◆ Stated exercise 1 ◆
In the text on growing winter squash, how long a growing season do many varieties like Butternut and Hubbard require?
··· Selected extract
This is the time of year when the winter squash in my garden are coloring and moving toward maturity. Well, some of them are. You may not know that many plants in the cucurbita family are actually short-lived perennials. In their native territories, they happily go on pumping out flowers and fruits for months on end. In my garden, frost brings an end to such endeavors, but the plant doesn’t know that. If you grow winter squash, when frost hits you’ll typically still have lots of blossoms and immature fruit on the vines. You can get a lot more food value by preparing for the cold season and eating both blossoms and fruits before cold weather arrives. This also allows the plant to put more energy into the more mature squash on the vines.

Growing Winter Squash

The vines of such squash varieties as Butternut, Pennsylvania Dutch Crookneck and Hubbard need a long growing season (many require four full months), fertile soil, full sun and LOTS of water to produce well. You can grow squash in a dryland garden (Native Americans did it for thousands of years) but it takes a lot more space and you get a lower yield. However, the flavor may be better. By the way, everything I say here applies to pumpkins as well as winter squash – there really isn’t any great difference between the two. So Amish Pie, Connecticut Field and Howden pumpkins are really just squash by another name.
······
··· Dataset excerpts
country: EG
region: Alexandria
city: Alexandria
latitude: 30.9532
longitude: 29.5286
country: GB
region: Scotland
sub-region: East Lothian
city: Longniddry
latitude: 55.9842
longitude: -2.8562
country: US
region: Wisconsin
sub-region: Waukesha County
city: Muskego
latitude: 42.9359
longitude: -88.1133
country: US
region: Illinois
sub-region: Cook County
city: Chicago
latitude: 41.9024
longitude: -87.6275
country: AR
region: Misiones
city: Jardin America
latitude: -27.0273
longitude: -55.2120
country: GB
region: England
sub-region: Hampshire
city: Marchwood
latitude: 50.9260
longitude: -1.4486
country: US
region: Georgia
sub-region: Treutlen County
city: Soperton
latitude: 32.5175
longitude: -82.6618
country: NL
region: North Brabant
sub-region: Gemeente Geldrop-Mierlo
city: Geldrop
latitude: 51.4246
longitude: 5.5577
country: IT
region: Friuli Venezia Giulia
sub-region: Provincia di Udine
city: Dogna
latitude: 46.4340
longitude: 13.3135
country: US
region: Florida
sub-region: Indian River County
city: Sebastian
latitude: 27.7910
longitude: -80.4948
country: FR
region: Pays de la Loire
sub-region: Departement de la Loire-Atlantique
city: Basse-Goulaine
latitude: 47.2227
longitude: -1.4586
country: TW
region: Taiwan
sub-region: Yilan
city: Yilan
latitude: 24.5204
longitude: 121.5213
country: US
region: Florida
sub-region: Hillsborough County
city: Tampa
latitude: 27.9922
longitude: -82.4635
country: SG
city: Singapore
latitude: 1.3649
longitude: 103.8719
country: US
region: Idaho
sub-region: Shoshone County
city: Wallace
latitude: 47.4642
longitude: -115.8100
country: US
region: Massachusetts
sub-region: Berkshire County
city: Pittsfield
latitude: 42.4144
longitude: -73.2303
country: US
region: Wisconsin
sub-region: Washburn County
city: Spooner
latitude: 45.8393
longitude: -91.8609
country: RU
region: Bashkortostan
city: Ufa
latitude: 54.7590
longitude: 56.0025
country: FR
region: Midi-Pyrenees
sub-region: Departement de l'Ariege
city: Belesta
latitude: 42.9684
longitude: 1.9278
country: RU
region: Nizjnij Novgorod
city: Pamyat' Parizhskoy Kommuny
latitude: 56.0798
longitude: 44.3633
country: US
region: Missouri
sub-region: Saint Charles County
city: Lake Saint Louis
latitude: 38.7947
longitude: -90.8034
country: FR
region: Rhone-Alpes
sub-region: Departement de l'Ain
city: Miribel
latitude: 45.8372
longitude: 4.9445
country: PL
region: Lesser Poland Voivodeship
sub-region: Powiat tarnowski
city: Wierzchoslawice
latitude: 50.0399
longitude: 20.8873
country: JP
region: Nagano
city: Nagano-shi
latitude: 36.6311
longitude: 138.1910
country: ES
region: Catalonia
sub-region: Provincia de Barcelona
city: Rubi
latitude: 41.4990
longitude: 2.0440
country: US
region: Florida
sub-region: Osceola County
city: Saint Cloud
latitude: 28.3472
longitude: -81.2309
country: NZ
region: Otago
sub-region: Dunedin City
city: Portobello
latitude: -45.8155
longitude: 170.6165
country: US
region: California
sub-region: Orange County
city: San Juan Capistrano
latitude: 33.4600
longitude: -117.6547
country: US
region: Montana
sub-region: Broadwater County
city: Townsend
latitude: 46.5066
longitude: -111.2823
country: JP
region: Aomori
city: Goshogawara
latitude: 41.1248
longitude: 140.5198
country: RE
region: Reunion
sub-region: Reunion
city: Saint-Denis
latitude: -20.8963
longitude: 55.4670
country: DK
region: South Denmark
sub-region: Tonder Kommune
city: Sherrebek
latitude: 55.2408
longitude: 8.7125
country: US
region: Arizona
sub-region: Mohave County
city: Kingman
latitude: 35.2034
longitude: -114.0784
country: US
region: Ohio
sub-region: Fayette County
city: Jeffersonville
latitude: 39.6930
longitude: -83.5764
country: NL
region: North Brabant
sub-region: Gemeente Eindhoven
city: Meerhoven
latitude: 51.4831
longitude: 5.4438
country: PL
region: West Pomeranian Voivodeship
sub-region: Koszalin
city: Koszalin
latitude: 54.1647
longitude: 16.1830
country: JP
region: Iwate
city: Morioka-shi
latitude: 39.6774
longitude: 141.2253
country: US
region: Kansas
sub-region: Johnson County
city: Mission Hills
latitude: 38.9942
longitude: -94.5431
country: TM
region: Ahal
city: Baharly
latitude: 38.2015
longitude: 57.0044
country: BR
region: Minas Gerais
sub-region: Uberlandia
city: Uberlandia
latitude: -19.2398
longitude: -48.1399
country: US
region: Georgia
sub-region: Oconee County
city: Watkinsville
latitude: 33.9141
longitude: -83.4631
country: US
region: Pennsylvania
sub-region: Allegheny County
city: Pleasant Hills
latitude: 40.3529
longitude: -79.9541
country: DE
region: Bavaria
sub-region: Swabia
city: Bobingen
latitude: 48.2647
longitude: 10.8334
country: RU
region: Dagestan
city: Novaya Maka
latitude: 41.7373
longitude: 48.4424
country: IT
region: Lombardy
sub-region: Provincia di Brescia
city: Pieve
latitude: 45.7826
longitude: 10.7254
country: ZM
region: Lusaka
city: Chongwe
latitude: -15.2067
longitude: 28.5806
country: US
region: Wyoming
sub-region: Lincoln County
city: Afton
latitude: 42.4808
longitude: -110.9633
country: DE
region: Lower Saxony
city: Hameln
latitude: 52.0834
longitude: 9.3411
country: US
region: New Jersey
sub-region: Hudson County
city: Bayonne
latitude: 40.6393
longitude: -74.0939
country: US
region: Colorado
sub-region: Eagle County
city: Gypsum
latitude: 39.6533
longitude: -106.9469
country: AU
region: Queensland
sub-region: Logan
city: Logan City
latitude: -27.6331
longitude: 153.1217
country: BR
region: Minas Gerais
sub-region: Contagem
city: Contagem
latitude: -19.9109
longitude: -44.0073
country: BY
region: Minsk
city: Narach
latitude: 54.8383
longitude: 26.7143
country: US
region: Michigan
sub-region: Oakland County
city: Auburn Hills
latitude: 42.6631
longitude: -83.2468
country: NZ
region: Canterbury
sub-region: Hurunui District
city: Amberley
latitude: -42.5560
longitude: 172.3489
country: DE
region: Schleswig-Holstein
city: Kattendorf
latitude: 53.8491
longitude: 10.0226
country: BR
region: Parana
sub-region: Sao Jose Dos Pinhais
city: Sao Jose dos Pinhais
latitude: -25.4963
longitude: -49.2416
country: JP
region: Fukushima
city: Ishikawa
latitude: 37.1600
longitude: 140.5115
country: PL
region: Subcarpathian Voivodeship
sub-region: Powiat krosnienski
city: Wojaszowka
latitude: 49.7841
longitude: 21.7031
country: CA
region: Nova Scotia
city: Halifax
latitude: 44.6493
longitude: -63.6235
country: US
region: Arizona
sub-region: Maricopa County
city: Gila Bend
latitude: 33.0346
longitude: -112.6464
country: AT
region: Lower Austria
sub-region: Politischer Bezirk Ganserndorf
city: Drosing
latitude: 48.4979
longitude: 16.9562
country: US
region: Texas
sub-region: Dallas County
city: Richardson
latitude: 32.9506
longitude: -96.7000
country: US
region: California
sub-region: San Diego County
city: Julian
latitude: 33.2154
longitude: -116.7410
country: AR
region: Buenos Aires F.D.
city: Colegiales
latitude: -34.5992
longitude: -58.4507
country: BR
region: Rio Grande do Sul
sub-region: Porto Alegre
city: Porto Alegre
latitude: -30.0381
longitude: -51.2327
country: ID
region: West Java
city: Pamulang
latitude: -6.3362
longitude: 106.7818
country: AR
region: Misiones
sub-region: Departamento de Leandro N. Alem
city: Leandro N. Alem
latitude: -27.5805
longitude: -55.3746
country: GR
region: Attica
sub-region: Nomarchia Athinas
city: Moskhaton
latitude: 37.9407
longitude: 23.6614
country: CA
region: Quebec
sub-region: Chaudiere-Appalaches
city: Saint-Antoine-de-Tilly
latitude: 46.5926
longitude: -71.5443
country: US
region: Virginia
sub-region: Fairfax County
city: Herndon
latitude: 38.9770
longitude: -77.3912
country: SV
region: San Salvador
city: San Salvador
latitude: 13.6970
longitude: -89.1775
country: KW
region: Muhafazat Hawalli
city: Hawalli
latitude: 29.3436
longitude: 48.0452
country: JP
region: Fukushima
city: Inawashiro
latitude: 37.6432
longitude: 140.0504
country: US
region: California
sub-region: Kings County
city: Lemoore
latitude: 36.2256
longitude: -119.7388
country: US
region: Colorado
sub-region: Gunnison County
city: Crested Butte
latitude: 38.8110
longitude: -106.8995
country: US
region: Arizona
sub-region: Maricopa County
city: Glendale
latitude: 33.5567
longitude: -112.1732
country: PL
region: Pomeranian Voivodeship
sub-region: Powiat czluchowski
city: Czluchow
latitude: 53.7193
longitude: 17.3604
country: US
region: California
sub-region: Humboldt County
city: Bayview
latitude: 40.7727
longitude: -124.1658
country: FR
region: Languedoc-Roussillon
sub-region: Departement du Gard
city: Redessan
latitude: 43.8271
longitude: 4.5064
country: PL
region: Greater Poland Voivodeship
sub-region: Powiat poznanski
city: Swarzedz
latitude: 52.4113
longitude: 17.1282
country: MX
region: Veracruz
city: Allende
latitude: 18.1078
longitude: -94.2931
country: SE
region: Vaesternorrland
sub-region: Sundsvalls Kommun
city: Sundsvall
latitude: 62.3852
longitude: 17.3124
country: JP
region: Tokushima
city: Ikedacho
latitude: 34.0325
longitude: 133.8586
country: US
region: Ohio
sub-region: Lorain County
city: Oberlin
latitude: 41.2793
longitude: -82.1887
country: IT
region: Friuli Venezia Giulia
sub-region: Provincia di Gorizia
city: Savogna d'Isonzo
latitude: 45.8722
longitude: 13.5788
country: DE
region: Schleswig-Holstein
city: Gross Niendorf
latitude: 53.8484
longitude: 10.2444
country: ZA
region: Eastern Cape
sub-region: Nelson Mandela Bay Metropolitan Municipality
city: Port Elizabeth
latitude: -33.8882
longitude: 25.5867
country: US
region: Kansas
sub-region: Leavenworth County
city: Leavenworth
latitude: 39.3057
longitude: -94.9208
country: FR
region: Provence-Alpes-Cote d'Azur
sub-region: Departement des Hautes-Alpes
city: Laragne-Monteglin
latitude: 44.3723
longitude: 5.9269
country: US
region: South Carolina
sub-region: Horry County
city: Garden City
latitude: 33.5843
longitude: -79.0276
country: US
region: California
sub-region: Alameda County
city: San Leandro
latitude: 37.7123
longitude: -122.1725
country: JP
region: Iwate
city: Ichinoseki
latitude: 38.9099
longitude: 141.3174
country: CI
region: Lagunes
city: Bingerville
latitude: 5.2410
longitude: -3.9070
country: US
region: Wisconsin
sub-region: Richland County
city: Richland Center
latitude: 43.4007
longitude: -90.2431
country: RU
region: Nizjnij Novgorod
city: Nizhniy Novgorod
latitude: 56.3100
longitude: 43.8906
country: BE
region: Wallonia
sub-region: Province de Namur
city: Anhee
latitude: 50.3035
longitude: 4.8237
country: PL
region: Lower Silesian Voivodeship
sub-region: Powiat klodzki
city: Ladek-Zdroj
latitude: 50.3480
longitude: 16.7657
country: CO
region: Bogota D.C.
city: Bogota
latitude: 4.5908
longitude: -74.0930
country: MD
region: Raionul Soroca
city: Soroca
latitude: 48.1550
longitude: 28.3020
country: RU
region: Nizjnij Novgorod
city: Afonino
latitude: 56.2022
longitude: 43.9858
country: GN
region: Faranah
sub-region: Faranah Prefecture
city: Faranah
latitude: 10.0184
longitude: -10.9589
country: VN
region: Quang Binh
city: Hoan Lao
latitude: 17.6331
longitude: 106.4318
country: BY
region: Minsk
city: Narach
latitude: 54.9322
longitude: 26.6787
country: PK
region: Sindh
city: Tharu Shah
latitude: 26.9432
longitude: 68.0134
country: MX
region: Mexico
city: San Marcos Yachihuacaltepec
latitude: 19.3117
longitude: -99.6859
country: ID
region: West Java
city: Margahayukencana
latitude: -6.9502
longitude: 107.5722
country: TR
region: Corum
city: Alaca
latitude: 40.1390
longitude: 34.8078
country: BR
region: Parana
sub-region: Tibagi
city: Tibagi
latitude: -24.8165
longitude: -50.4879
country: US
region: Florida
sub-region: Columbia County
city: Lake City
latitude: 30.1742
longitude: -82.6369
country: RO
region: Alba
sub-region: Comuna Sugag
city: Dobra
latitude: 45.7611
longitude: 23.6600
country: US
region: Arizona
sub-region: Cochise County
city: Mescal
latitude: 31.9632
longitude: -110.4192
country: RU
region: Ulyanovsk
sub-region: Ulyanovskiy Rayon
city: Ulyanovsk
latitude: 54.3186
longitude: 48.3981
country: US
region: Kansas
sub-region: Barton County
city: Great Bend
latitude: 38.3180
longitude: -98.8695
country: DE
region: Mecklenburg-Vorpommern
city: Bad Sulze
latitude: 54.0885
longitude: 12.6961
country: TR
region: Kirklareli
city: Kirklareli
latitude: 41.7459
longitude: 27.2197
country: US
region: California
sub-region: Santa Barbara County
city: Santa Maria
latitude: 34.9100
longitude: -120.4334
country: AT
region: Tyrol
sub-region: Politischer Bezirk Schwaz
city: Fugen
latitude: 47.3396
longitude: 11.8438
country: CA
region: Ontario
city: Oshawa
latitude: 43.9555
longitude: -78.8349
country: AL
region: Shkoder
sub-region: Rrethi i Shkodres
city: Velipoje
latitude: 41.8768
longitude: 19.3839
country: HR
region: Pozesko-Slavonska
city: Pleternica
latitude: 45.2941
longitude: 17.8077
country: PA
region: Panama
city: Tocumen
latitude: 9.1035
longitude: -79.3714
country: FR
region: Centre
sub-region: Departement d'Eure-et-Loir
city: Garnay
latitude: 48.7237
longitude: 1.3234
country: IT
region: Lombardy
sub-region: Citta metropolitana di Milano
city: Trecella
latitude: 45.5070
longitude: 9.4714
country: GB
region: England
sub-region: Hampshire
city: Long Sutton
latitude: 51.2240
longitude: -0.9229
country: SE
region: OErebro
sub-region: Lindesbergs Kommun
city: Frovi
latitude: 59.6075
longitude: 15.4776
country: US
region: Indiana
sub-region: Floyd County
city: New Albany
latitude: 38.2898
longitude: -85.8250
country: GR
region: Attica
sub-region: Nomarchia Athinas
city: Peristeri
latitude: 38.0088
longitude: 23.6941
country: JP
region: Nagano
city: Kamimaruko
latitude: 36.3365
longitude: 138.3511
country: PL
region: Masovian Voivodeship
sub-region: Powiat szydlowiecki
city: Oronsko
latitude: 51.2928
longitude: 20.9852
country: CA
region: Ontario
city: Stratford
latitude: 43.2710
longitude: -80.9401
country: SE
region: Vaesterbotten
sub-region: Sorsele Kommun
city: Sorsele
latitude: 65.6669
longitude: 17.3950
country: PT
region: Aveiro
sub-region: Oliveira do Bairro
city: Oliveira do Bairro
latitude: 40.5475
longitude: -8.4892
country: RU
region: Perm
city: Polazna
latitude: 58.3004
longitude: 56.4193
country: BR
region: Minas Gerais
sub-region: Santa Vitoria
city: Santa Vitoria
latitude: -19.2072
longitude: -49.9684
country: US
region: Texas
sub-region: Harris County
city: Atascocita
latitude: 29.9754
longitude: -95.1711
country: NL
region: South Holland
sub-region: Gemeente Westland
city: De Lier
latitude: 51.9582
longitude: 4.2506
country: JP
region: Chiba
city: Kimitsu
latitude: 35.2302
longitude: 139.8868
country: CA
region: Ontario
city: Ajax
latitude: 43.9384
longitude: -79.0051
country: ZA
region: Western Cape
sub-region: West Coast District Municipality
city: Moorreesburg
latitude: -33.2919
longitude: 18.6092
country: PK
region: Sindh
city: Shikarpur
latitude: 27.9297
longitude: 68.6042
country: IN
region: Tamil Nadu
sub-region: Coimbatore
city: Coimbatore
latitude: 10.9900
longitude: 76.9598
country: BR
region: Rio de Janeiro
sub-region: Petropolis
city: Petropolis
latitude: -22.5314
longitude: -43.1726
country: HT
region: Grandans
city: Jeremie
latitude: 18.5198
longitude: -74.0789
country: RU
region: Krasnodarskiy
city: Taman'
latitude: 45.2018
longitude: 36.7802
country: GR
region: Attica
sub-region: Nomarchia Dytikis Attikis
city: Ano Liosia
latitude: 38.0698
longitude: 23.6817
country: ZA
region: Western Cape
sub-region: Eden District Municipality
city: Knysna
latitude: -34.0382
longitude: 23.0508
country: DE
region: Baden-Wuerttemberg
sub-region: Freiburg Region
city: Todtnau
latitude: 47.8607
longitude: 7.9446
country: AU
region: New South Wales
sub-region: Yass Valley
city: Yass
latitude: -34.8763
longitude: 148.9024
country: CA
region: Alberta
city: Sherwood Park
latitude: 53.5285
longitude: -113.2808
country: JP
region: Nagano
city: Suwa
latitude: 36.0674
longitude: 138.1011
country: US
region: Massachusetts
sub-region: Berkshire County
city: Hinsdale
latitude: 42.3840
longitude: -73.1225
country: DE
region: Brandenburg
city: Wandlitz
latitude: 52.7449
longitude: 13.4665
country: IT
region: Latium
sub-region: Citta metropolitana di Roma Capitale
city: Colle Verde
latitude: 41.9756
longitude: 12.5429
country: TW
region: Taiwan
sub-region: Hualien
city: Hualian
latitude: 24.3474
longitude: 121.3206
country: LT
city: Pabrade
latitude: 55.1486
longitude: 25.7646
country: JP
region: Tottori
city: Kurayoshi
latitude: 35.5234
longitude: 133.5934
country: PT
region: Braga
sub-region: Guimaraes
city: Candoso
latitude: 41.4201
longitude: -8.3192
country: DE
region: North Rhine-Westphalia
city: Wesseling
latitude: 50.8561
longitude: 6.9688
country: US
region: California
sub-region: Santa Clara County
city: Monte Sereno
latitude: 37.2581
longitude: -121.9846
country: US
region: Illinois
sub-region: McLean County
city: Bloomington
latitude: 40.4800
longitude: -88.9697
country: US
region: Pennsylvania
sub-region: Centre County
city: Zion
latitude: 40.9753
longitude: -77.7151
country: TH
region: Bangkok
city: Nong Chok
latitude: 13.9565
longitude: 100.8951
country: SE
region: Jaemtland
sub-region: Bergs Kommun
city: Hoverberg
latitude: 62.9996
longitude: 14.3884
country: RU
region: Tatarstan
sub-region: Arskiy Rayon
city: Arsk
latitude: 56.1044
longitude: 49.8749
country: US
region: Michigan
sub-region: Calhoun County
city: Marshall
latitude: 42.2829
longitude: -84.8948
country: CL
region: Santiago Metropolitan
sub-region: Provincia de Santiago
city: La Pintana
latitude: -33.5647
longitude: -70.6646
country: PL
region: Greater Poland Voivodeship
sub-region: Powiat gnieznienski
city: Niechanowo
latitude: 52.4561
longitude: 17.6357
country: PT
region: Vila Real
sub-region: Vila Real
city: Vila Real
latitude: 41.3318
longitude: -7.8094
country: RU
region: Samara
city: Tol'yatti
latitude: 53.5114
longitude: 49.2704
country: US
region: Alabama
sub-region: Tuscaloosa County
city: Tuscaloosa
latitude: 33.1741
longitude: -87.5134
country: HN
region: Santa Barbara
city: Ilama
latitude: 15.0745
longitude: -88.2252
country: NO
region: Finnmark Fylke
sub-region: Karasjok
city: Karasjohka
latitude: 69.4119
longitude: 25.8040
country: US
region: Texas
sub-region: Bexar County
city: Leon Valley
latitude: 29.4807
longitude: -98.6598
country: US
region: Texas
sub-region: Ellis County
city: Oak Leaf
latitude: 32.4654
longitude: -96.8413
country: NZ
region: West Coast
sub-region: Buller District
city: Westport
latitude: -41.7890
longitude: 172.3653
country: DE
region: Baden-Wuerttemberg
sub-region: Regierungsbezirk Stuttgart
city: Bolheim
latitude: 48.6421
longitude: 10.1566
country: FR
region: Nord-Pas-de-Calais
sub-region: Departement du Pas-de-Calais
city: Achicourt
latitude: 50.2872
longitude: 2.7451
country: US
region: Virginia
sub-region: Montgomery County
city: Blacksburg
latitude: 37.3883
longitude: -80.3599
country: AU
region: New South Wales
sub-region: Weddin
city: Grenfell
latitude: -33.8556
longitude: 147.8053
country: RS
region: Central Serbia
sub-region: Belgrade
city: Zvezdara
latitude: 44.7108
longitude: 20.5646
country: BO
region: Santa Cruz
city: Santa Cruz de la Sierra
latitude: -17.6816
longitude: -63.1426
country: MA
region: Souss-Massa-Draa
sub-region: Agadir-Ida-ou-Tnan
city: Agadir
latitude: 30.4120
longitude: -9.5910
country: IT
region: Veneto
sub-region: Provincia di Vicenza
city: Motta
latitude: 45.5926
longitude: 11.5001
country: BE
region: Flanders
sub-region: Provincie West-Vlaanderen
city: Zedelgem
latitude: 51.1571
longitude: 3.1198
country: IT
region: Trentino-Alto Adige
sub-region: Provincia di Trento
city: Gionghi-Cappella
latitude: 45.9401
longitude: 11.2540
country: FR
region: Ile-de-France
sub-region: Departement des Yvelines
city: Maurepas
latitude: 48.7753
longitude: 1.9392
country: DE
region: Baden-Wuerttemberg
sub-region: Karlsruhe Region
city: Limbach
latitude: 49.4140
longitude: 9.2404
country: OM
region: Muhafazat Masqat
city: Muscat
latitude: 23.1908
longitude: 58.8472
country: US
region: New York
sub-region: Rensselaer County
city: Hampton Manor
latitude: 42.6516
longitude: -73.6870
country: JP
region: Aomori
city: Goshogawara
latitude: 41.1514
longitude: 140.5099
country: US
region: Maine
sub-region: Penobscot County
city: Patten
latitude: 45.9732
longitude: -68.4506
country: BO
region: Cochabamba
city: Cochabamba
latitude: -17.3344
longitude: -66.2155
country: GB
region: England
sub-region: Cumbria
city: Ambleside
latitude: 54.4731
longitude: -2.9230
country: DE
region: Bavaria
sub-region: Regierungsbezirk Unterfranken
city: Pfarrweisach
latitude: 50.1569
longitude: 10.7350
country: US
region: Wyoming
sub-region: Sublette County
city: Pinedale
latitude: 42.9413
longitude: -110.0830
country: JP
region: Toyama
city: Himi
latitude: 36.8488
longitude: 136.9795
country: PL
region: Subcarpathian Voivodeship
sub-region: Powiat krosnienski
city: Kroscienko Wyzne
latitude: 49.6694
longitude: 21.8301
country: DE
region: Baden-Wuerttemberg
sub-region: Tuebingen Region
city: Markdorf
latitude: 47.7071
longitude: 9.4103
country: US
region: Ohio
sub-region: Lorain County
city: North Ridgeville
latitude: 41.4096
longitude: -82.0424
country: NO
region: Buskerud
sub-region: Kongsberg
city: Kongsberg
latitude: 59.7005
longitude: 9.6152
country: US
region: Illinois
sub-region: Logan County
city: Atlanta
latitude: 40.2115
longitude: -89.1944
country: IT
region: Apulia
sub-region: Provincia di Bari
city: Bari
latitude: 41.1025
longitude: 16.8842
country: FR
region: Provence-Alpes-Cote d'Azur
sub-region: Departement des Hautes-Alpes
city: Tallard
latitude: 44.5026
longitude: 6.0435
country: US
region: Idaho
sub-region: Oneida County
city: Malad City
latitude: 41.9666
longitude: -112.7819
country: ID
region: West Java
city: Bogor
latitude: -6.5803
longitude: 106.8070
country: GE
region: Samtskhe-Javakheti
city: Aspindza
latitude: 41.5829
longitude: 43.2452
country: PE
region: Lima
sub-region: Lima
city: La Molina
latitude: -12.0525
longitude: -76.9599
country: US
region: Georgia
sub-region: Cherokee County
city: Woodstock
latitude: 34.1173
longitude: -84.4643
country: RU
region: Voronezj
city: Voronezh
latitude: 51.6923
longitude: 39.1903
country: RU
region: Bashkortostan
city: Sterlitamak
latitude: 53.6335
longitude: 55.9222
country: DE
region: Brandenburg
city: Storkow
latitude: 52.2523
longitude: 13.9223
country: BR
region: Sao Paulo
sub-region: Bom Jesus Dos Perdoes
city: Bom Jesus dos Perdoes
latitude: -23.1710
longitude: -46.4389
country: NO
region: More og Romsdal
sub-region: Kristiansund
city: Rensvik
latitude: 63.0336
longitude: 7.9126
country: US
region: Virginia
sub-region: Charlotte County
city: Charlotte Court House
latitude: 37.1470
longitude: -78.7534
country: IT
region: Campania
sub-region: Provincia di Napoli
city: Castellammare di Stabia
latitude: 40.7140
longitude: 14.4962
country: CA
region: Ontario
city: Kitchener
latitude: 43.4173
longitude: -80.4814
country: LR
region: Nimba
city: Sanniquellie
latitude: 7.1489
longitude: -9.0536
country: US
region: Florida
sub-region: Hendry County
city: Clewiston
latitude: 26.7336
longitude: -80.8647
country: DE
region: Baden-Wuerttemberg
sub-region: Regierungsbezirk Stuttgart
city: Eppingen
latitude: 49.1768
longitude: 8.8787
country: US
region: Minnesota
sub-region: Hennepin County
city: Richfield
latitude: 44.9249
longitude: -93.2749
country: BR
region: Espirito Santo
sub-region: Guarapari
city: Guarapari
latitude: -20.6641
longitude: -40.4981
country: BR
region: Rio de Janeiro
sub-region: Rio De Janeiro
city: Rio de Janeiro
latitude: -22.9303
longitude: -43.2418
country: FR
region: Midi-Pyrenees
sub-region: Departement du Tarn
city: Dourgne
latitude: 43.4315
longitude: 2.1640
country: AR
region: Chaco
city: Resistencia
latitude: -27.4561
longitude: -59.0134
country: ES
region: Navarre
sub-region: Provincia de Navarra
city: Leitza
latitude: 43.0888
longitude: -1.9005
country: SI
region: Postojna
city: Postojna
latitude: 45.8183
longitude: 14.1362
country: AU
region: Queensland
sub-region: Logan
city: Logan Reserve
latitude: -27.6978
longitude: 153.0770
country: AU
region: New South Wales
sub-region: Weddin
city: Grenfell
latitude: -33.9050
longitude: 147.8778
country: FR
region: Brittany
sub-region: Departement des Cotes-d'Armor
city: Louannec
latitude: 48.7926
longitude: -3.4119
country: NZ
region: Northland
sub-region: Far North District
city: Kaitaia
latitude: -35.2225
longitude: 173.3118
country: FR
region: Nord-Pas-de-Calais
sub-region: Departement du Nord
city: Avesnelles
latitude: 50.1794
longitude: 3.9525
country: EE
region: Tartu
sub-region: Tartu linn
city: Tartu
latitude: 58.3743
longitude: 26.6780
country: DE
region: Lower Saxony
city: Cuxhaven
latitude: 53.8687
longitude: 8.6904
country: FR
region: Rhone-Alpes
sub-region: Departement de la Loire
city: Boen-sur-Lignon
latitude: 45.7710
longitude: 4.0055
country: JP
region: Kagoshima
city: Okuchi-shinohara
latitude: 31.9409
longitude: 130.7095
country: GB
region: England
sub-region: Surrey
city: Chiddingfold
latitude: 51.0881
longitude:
······
◆ Stated exercise 2 ◆
Pull out the records from the line containing "region: Indiana" down to the line containing "country: IN", both lines included, and reproduce them without any change.

◆ Response 1 ◆
Many require four full months.

◆ Response 2 ◆
region: Indiana
sub-region: Floyd County
city: New Albany
latitude: 38.2898
longitude: -85.8250
country: GR
region: Attica
sub-region: Nomarchia Athinas
city: Peristeri
latitude: 38.0088
longitude: 23.6941
country: JP
region: Nagano
city: Kamimaruko
latitude: 36.3365
longitude: 138.3511
country: PL
region: Masovian Voivodeship
sub-region: Powiat szydlowiecki
city: Oronsko
latitude: 51.2928
longitude: 20.9852
country: CA
region: Ontario
city: Stratford
latitude: 43.2710
longitude: -80.9401
country: SE
region: Vaesterbotten
sub-region: Sorsele Kommun
city: Sorsele
latitude: 65.6669
longitude: 17.3950
country: PT
region: Aveiro
sub-region: Oliveira do Bairro
city: Oliveira do Bairro
latitude: 40.5475
longitude: -8.4892
country: RU
region: Perm
city: Polazna
latitude: 58.3004
longitude: 56.4193
country: BR
region: Minas Gerais
sub-region: Santa Vitoria
city: Santa Vitoria
latitude: -19.2072
longitude: -49.9684
country: US
region: Texas
sub-region: Harris County
city: Atascocita
latitude: 29.9754
longitude: -95.1711
country: NL
region: South Holland
sub-region: Gemeente Westland
city: De Lier
latitude: 51.9582
longitude: 4.2506
country: JP
region: Chiba
city: Kimitsu
latitude: 35.2302
longitude: 139.8868
country: CA
region: Ontario
city: Ajax
latitude: 43.9384
longitude: -79.0051
country: ZA
region: Western Cape
sub-region: West Coast District Municipality
city: Moorreesburg
latitude: -33.2919
longitude: 18.6092
country: PK
region: Sindh
city: Shikarpur
latitude: 27.9297
longitude: 68.6042
country: IN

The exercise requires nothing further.